Chase is wobbly on specifics but speaks well and clearly likes to learn, and just put the Libertarian gay rooster in the pseudo-gay woke henhouse. He just took their microphone away, woke up the traditionally pro-libertarian LGBT+, and upset a global strategy by Communist China and Putin’s neo-communists. He is doing this while the GOP spokespeople whine about the woke and do the opposite of what is effective like a bunch of, as was once the term, communist-dupe sissies. Hence the relentless attacks from across the spectrum–and some in Mises– on Chase. He is over the target. That is why on YouTube Trumpsters to Jimmy Dore to various Marxist tankies are firing on him. HE IS NOT SUPPOSED TO EXIST. Bombs away, Chase.
Plus they’re worried the other guy has a PhD in Economics and cops love him. What a team.
I suggest McCardle and team fundraise with the rich LBGT+ (the original libertarian initials BTW–the L stood for ‘love-positive’) and cops. Invite them to share their concerns. Maybe join ballot watch teams. get folks to run this that don’t proselytize at this point. Take surveys, listen.
BTW, our first candidate for Prez was my mentor (among many) John Hospers, then ranking philosophy teacher in the US. He was also gay as a ballad from 1890, and made no secret of it. He got an electoral vote thanks to a well-placed libertarian in the GOP. I hope LNC is working on that. BOTH GOP and DEM electors.
Again, IMHO.
There was no betrayal. He told them a long time ago he did not want to ally with them and did not change his mind.
Found it. Apparently, party wrecked, mission accomplished, time to go home.

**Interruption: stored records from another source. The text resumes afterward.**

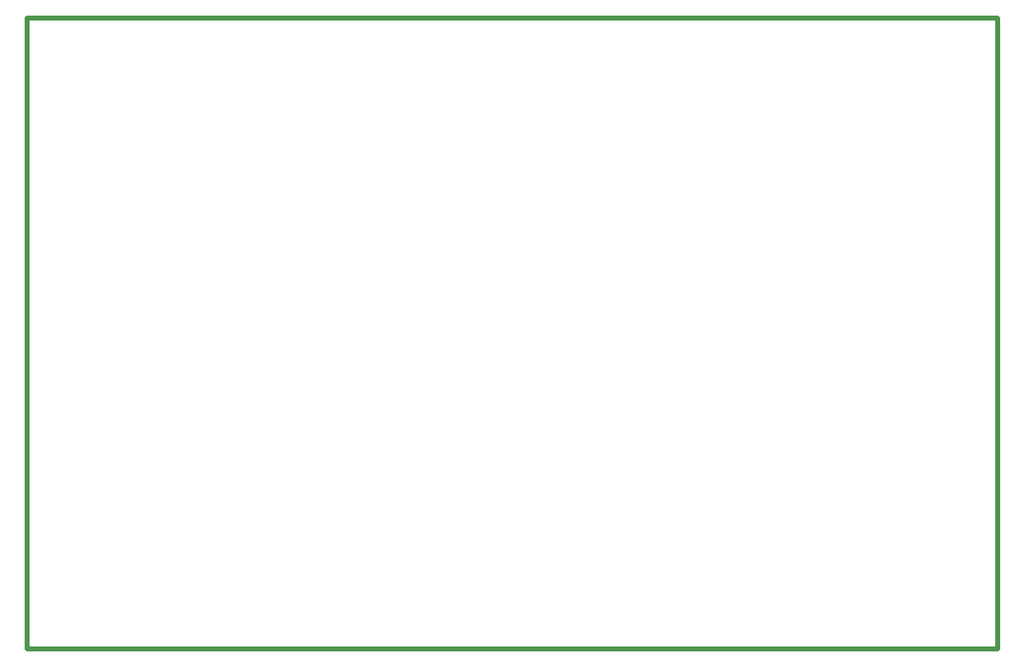
<source format=gbr>
%TF.GenerationSoftware,KiCad,Pcbnew,(5.1.4)-1*%
%TF.CreationDate,2021-05-17T23:16:04+08:00*%
%TF.ProjectId,power,706f7765-722e-46b6-9963-61645f706362,rev?*%
%TF.SameCoordinates,Original*%
%TF.FileFunction,Profile,NP*%
%FSLAX46Y46*%
G04 Gerber Fmt 4.6, Leading zero omitted, Abs format (unit mm)*
G04 Created by KiCad (PCBNEW (5.1.4)-1) date 2021-05-17 23:16:04*
%MOMM*%
%LPD*%
G04 APERTURE LIST*
%ADD10C,0.500000*%
G04 APERTURE END LIST*
D10*
X20000000Y-85000000D02*
X20000000Y-20000000D01*
X120000000Y-85000000D02*
X20000000Y-85000000D01*
X120000000Y-20000000D02*
X120000000Y-85000000D01*
X20000000Y-20000000D02*
X120000000Y-20000000D01*
M02*

</source>
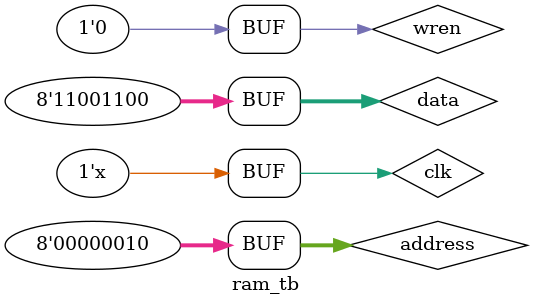
<source format=v>
`timescale 1ns/1ns

`define isTest 1
`include "../bloques/ram/ram.v"

module ram_tb ();
parameter CYCLE = 4;
parameter ADDR_WIDTH = 8;
parameter DATA_WIDTH = 8;
//input;
reg clk;
reg wren;
reg [ADDR_WIDTH-1:0] address;
reg [DATA_WIDTH-1:0] data;
//output;
wire [DATA_WIDTH-1:0] q;

//inst;
ram  tb_u1(
    .clk                (clk),
    .wren              (wren),
    .address          (address),
    .data             (data),
    .q                (q)
);
//clk produce;
initial begin
    clk = 1'b0;
end
always #(CYCLE/2) clk = ~ clk;
//rst_n ;
initial begin
                    wren = 1'b0;address = 8'd0;data = 0;
    #(CYCLE*4)      wren = 1'b1;address = 8'd0;data = 8'hab;
    #(CYCLE*4)      wren = 1'b1;address = 8'd1;data = 8'hbb;
    #(CYCLE*4)      wren = 1'b1;address = 8'd2;data = 8'hcc;
    #(CYCLE*4)      wren = 1'b0;address = 8'd0;
    #(CYCLE*4)      wren = 1'b0;address = 8'd1;
    #(CYCLE*4)      wren = 1'b0;address = 8'd2;

end

endmodule

</source>
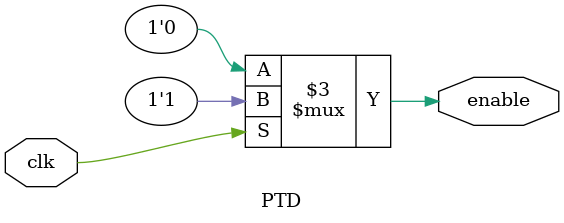
<source format=v>
`timescale 1ns / 1ps
module PTD(
    input clk,
    output reg enable
    );
	
	 always@(clk)
	 begin
		if(clk)
			enable='b1;
		else
			enable='b0;
	 end 

endmodule

</source>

https://thirdpartywatch.com/2024/05/28/michael-heise-withdraws-from-politics/
Poor Heise, I think ter Maat’s betrayal was the last straw for him. Ter Maat didn’t just turn down the offer to be Rectenwald’s running-mate in favor of Oliver, he conveniently neglected to mention that the same offer had been made when he announced he was throwing in with Oliver.
Rectenwald allegedly ate an edible, not smoked, but yeah. But dodging one bullet is a small matter in a turkey shoot.
Please elaborate on Heise resigning. He left the L.P., found a figurehead to take over his wholly owned Pac, or something else? I know nothing about Casey.
Those looking for a summary of the state of the party post convention would do well to also consider that the leaders of the two major caucuses (caucii?), Casey and Heise, both declared that they are stepping down.
According to an article in Reason online at the convention Michael Rectenwald was high. He had a bit too much to smoke. I voted for him, but it seems we might have dodged a bullet.
It should be noted that the percentages on the At-Large totals are incorrect but the raw votes are correct. This is a calculation error in the spreadsheet that has since been corrected. It had zero bearing on the outcome.
The Teller Team regrets the error.
The screen shot fort At-Large is also cut off and doesn’t show the last three candidates, write-ins, or NOTA, all of which received under 60 votes each.
One comment on the previous thread said judicial is now a 4 year term, so the 2022 committee will serve through 2026.
Rutherford was not the Vice Chair elected in 2012. He was elected in 2010,and left that office in 2012.
Comment did not post due to lpedia link but can be verified with search.
I.think you may have cut off at large but I’m not sure. I thought there were more of them.
Third party watch has a graphic with the regional results, or at least more of them.